To this end, King gathered a handful of (former) worthies from the NWHOBM movement, came up with a suitably cinematic concept to frame their work around (complete with a flashy, theatrics-heavy stage show), and talked KISS hitmaker Russ Ballard into donating one of his songs for the newly assembled group to perform. The project had all the trappings to be a success, if not for one, small, nearly insignificant factor – namely, that King knew next to nothing about the genre or its associated movement. The result is one of the most laughably transparent attempts to cash in on a trend the hard'n'heavy world has ever witnessed, and a rightful embarrassment to all involved, even to this day.
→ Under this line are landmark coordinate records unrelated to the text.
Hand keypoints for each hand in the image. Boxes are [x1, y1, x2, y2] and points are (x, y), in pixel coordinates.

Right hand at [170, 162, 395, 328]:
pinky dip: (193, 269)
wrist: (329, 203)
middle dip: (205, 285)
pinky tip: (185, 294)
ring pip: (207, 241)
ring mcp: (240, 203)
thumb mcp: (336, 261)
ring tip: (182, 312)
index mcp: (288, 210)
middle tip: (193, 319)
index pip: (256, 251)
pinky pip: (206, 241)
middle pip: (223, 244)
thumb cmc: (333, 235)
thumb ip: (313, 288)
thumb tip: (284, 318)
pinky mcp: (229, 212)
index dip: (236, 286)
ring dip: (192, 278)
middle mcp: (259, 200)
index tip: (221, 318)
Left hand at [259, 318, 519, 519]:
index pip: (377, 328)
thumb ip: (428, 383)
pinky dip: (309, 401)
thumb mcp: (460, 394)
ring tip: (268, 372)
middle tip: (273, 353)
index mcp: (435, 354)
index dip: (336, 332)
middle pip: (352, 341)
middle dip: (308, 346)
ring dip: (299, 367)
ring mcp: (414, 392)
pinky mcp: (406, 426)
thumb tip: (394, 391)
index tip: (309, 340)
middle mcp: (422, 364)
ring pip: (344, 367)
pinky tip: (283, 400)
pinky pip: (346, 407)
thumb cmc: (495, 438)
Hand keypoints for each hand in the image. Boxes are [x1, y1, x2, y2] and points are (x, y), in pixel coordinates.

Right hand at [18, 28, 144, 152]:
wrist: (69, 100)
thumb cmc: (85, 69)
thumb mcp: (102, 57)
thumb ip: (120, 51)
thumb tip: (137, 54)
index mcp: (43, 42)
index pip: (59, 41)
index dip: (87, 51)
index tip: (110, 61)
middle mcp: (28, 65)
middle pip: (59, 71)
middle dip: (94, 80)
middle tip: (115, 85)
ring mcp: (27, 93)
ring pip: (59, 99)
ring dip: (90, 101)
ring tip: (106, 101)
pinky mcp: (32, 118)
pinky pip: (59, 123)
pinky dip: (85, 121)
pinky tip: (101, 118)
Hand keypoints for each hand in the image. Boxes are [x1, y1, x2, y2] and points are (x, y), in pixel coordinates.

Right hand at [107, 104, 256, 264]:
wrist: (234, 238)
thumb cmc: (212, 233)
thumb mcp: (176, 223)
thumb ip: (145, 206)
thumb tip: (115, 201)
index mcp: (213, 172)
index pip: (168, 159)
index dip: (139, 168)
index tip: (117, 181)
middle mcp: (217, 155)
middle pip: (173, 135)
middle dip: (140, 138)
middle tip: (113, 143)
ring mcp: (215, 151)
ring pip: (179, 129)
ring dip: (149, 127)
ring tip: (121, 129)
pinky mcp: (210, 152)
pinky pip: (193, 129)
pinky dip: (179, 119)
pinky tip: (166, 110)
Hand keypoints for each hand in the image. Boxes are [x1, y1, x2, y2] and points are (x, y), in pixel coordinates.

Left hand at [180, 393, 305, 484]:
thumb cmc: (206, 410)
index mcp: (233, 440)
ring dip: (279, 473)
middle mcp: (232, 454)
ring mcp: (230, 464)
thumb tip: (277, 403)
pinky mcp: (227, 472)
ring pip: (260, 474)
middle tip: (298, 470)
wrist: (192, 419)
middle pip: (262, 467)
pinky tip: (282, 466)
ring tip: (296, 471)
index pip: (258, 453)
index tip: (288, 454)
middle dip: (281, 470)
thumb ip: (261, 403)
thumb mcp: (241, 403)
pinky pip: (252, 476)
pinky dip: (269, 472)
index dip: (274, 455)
And yet, it did not have to be that way. In truth, the way Gogmagog's first and only EP is presented actually shows a glimmer of promise, and hints at a potentially worthy final result. The song titles are, admittedly, a mouthful - each being about three times as long as they would have to be for a DJ or VJ to rattle off their title during their morning show - but the cover artwork definitely has the right idea, being more akin to a movie poster than an album sleeve, with the performers billed at the top (as principal players usually are in film and theatre) and the inlay even offering up an attempt at a plot synopsis of sorts. When coupled with the actual talent assembled to perform the material within, this provides an undoubtedly solid base from which to flesh out a fairly interesting project. The problem, then, is that at no point does any of the three songs contained on this offering so much as attempt to run with the presented narrative; to add insult to injury, each constitutes nothing more than an inane, fluffy, lightweight slab of mid-80s radio-metal, complete with the sort of fake-crowd-insert chicanery KISS were abusing in their own output at the time.
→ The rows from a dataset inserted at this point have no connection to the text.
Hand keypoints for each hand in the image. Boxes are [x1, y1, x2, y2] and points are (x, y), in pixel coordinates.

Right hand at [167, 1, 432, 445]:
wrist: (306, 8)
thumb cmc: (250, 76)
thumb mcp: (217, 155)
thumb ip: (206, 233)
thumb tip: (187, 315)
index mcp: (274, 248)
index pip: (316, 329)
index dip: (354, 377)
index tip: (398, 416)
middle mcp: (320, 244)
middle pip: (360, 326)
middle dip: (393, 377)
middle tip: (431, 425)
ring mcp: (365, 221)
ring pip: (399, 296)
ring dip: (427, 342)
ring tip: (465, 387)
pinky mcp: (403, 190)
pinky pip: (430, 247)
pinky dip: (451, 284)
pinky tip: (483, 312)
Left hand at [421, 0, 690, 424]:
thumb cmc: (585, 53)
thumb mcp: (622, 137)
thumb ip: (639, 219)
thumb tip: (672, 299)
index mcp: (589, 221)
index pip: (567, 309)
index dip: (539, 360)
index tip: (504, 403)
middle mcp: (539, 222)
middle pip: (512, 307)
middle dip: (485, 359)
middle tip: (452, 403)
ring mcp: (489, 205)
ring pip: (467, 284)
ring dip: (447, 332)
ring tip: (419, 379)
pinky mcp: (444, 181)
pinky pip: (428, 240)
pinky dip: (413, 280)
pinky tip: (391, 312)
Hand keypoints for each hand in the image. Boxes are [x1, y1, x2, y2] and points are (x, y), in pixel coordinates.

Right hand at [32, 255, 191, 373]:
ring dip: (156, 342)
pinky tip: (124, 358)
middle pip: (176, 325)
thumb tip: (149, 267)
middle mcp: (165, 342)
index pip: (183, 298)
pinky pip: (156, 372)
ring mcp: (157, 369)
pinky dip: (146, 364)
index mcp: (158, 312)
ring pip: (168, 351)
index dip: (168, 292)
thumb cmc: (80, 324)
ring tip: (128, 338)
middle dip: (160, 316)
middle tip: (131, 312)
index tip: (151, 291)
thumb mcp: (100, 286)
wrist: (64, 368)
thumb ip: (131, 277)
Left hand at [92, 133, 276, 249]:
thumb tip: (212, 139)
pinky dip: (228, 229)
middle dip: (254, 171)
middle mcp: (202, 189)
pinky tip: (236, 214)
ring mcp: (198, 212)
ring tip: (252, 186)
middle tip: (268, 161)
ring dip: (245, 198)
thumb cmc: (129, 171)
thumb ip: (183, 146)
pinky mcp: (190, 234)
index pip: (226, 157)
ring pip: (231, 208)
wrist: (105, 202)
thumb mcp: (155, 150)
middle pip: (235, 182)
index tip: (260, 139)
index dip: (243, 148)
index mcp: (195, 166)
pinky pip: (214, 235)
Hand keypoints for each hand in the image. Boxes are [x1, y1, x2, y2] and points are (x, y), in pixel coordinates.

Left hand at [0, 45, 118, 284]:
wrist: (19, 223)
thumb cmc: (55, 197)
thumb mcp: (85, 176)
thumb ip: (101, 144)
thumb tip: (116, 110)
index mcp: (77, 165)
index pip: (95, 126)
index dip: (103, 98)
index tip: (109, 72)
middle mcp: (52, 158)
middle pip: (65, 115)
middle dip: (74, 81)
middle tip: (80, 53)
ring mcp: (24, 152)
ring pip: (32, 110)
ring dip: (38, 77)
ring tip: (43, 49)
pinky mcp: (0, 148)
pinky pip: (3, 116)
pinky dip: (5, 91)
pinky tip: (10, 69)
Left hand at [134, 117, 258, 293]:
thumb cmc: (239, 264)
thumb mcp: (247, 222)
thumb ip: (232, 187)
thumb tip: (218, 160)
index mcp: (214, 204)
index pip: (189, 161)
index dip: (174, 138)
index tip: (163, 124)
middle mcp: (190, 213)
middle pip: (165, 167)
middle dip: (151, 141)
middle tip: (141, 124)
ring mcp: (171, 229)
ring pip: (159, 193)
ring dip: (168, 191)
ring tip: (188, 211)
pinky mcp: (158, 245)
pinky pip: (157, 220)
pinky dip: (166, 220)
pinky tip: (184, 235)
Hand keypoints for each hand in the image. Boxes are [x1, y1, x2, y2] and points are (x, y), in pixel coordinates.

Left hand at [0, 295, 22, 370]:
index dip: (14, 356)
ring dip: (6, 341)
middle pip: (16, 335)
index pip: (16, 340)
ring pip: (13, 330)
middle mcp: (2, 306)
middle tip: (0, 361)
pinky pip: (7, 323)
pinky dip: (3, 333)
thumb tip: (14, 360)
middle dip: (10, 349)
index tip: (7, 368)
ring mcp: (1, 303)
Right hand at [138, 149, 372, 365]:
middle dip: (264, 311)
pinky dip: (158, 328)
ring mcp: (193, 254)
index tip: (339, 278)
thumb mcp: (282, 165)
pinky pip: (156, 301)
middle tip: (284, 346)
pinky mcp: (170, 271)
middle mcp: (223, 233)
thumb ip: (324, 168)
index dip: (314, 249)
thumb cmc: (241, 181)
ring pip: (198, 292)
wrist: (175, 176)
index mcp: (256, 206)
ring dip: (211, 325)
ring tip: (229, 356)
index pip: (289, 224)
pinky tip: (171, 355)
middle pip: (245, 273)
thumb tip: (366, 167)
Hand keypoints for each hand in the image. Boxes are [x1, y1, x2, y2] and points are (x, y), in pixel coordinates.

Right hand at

The overall result is every bit as embarrassing for the average fan to take in as it must no doubt have been for the all-star musician cast to record. Indeed, assembling the likes of Paul Di'Anno, Janick Gers, Pete Willis, Neil Murray and Clive Burr (some of the most famous and technically skilled heavy rock interpreters of their generation) and straitjacketing them with assembly-line material like the one presented here is more than a criminal waste of their collective talent – it is borderline insulting to their credibility. Fortunately for King, each of the five musicians was cash-strapped enough that they saw the project as an easy gig; however, the mercenary nature of their involvement may also go a long way towards explaining why nobody – with the possible exception of Janick Gers, who serves up all the best purely musical moments on the EP – is taking the material even the slightest bit seriously. Even Ballard could not be bothered to contribute more than a single, previously released (and fairly mediocre) track. After all, when the producer and creative director himself – the very man who pulled the strings to bring the project to life - cannot be bothered enough to check how a musician's name is spelled before printing the sleeve, why should anyone else put in any effort?
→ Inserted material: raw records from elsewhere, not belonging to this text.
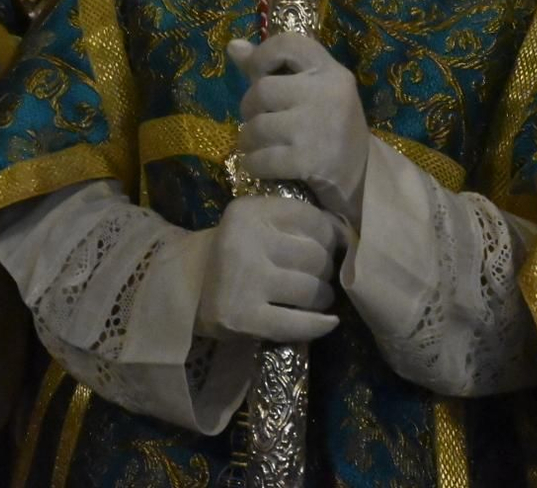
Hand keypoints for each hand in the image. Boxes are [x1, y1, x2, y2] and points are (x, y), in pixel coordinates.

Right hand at [195, 196, 342, 343]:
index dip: (330, 237)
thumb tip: (350, 236)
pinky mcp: (243, 319)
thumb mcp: (258, 223)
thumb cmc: (235, 251)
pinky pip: (298, 325)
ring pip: (312, 291)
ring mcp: (243, 282)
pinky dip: (319, 325)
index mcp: (249, 211)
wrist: (186, 287)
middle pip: (317, 257)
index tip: (327, 248)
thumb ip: (299, 222)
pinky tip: (328, 322)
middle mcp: (245, 242)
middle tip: (318, 277)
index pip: (313, 220)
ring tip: (314, 298)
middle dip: (325, 270)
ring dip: (322, 298)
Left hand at [228, 34, 371, 223]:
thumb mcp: (312, 91)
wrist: (363, 179)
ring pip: (256, 127)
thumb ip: (274, 68)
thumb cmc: (331, 128)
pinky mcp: (309, 161)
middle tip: (260, 121)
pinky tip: (262, 165)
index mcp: (331, 71)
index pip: (288, 43)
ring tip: (259, 145)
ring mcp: (318, 127)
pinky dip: (254, 164)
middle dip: (250, 109)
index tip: (257, 73)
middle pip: (261, 90)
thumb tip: (234, 46)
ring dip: (248, 141)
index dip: (262, 55)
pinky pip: (260, 159)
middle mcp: (327, 93)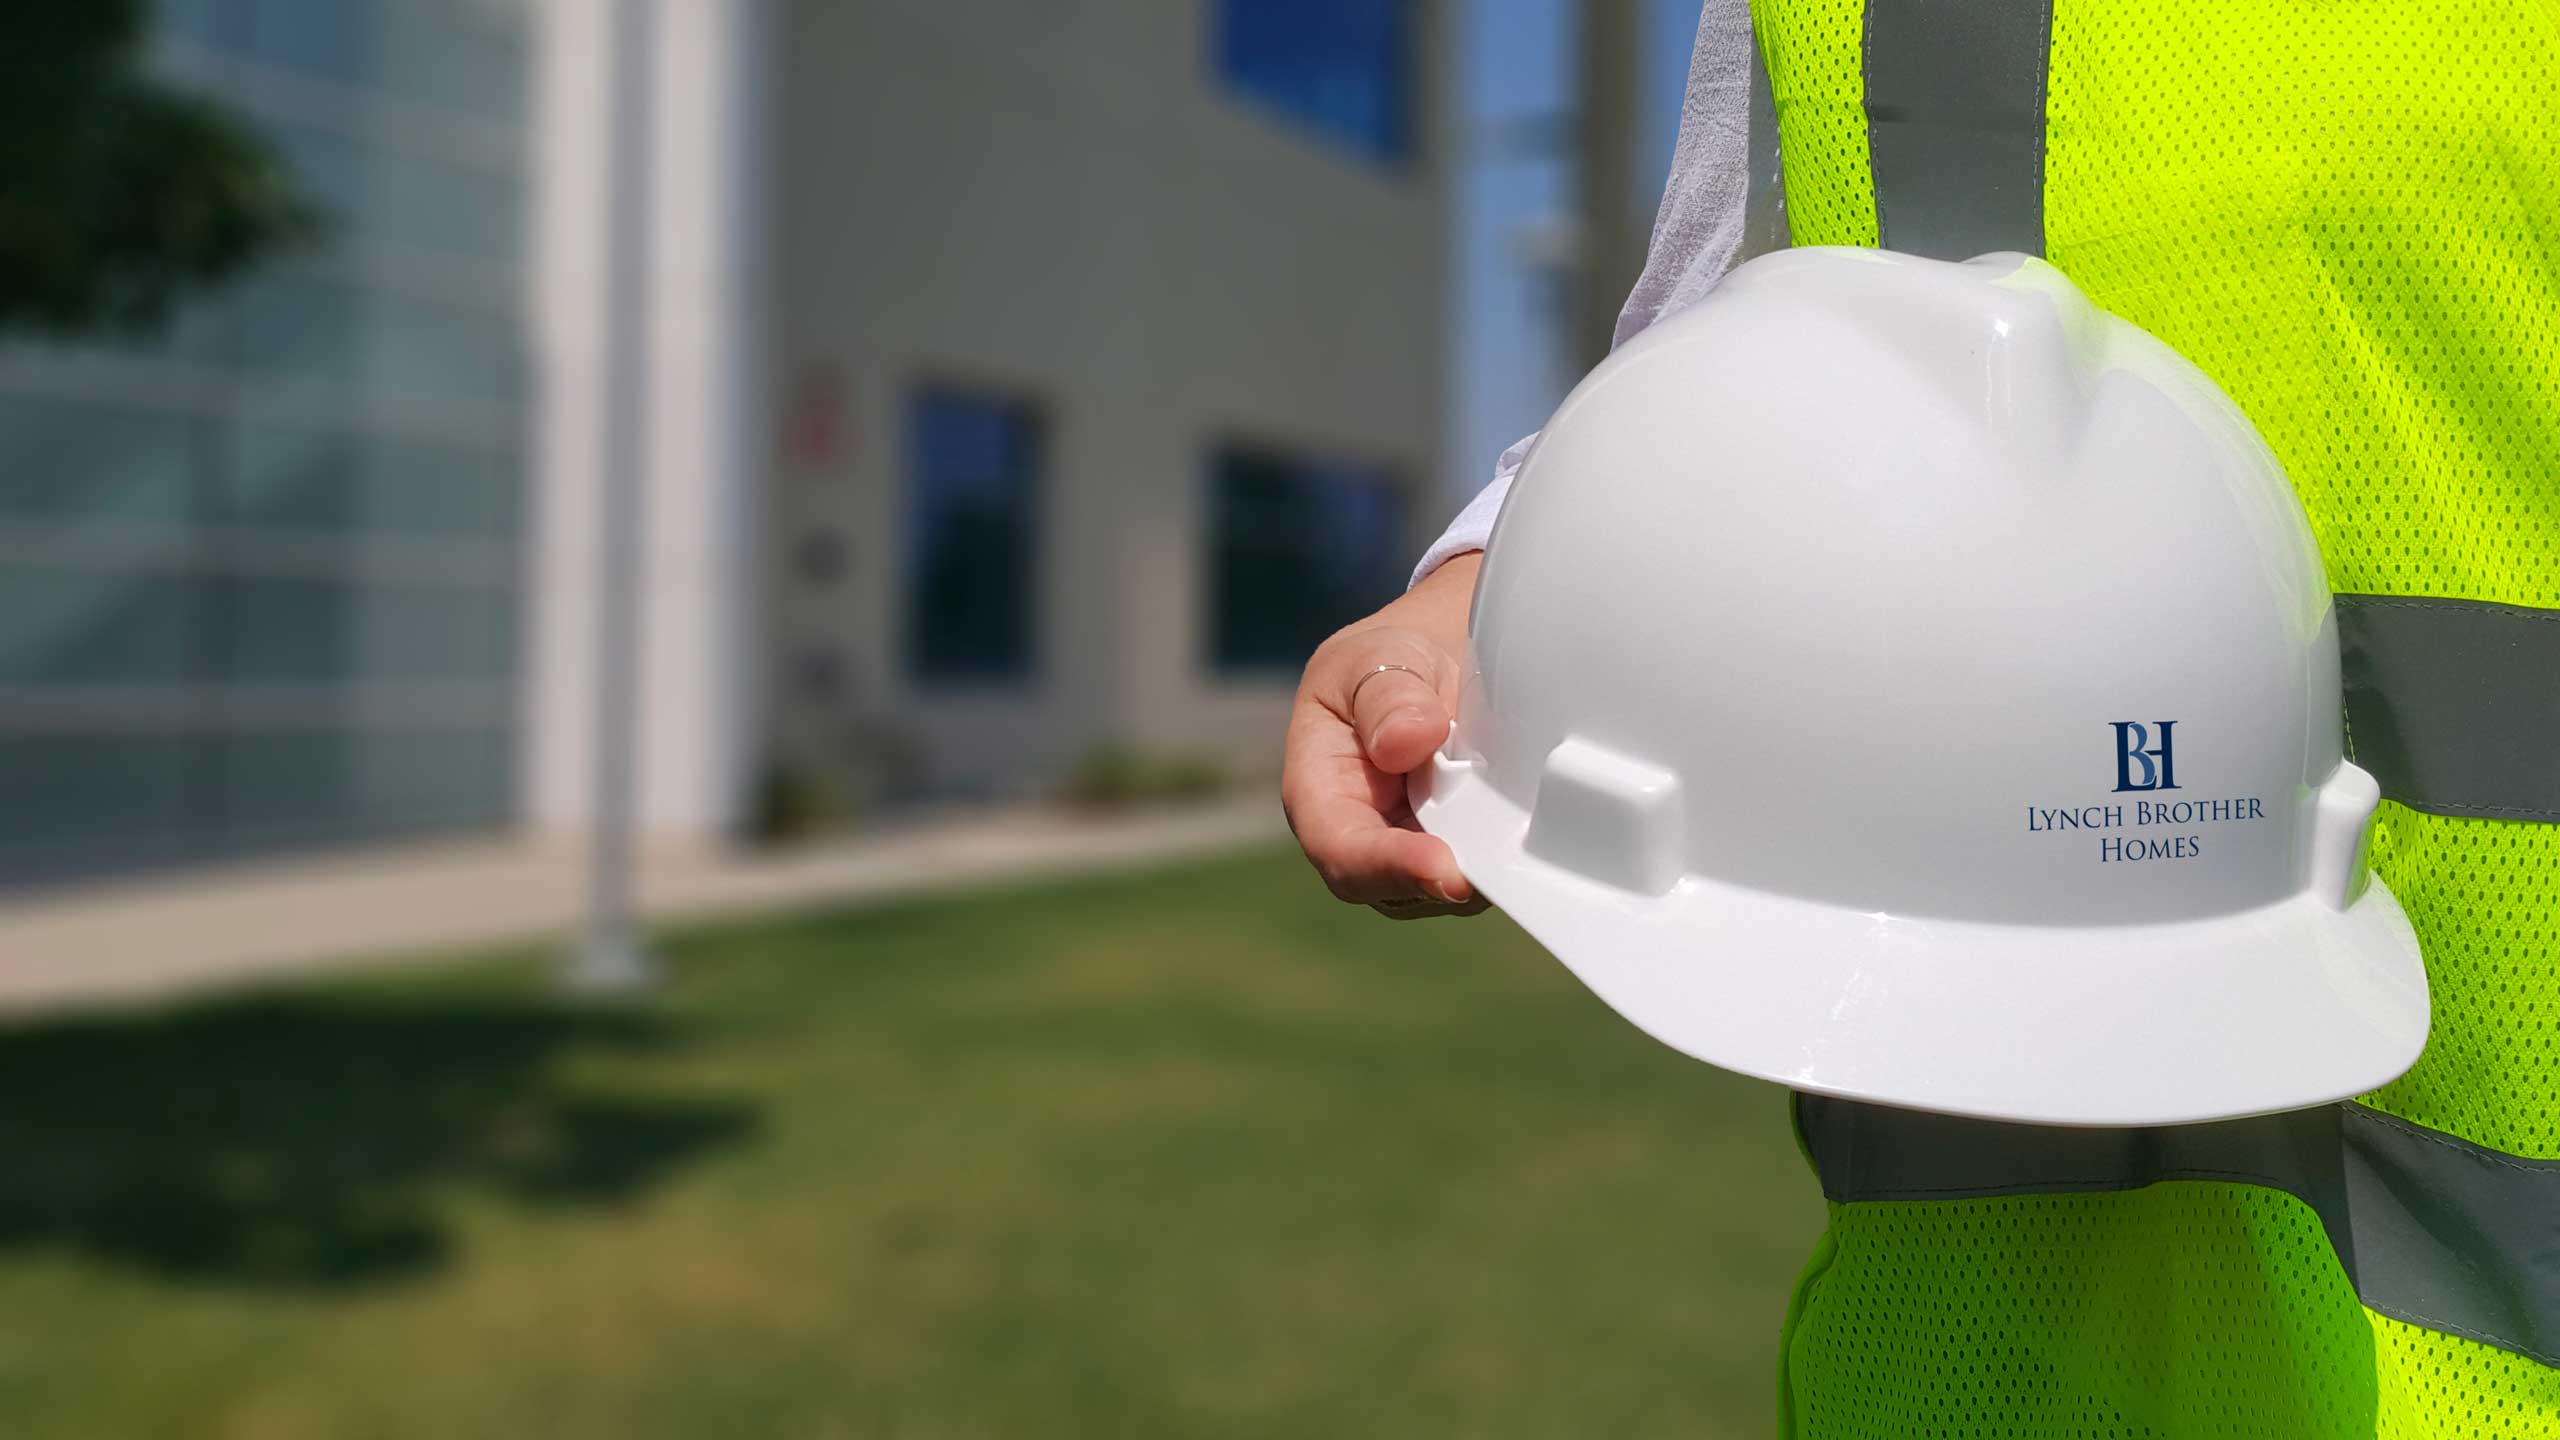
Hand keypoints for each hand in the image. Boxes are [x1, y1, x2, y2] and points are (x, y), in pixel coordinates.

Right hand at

To be honest, the most surprising element about the five-piece's performance across these twelve minutes of music is the fact that King never cottoned on to how little his hired talent cared. The musicians'
blasé attitude towards the material seeps through every second of each of the three songs presented here, reaching its zenith on the gloriously devil-may-care final track (the cumbersomely-titled
It's Illegal, It's Immoral, It's Unhealthy, But It's Fun) where everyone stops even pretending to care about the inane drivel they are being forced to perform and chooses instead to go nuts with it - resulting in four minutes of glorious, nose-thumbing, so-bad-it's-good hijinks. Paul Di'Anno, in particular, appears (for once) to be having an absolute blast, putting on a funny voice to roleplay a stuffy moral guardian during the verses, then gleefully snarling the chorus back at himself in his best cockney-accented punk sneer. Unfortunately, the fun is quickly dampened by the horrendously repetitive song structure; by the fortieth repetition of the single-sentence,
repeat-the-song-title-style chorus, the listener's patience is tested to such an extent that all the goodwill accrued by the musicians' openly jokey performance is gone, exposing the song for what it is - a third-rate KISS pastiche fronted by a second-rate Johnny Rotten impersonator, and complete with fake-live samples so bad they would make the WWE SmackDown sound design team blush.
Sadly, this is just the cherry on top of the glam-metal trainwreck that is Gogmagog's first and only EP. Not only do the two preceding songs fare no better than
It's Illegal..., the enforced seriousness of the performance strips them of even the fun factor that song managed to drum up. The title track - the only one penned by Ballard - is particularly bad in this regard, juxtaposing
Hair Metal For Dummies instrumentation with a cringeworthy performance from Paul Di'Anno, who strains his famously limited range to the point of secondhand embarrassment. The end result ends up sounding not unlike the efforts of a particularly try-hard karaoke enthusiast put to tape – a perception in no way helped by the song's overtly simplistic backing track and total lack of any sort of solo. With that said, Di'Anno's register
does help add a dark, somewhat sinister twist to the song's equally uninspired lyricism towards the end - though one suspects that may just as well have been an accident, as opposed to a deliberate and conscious choice on the part of the singer.
Follow up
In A F*cking Time Warp (...why not simply
Time Warp...?) fares a little better, sounding the most like a 'real' song out of the three cuts contained here - but then, only by virtue of ripping off Judas Priest's vastly superior
Living After Midnight. Well, that and the efforts of Janick (or
Jannic...) Gers, who makes the most of his only opportunity to showcase his ability by letting loose with a loopy, Zappa-meets-Maiden solo halfway trough. Even still, the song sounds not so much like the product of five first-rate instrumentalists at the top of the game as like the kind of featureless, generic rock-by-numbers track a no-name AOR group might record for use as a backing track in a 1980s road-trip montage; never once are anyone but Gers' capabilities challenged even in the slighest, and one cannot help but feel Di'Anno's droning lament of
'boring...so f*cking boring...' may well be somewhat genuine.
In the end, then, it is not hard to see why the hasty three-hour session which yielded these tracks ended up being Gogmagog's only legacy. The concept itself, while not bad, is woefully misused, and the performers, while fantastic in their own right, are saddled with the sort of mind-numbing,
Baby's First Heavy Metal Album material which shows just how highly King regarded the demographic he was attempting to fleece. The end result sounds like the sort of second-rate parody of a parody a band like Steel Panther would be too proud to produce, and was rightfully panned by every respectable recording label to come within ten feet of it at the time, resulting in the permanent shelving of the project. Thirty-five years later, this EP has gained a second wind as fodder for the post-millennial, ironically-minded so-bad-it's-good crowd - and, to that extent, it is somewhat effective. Under no circumstances, however, should it ever be approached as a serious piece of music, or even a worthy addition to the portfolio of any of the deservedly well-regarded performers involved. After all,
they never took it seriously – so why should the listener?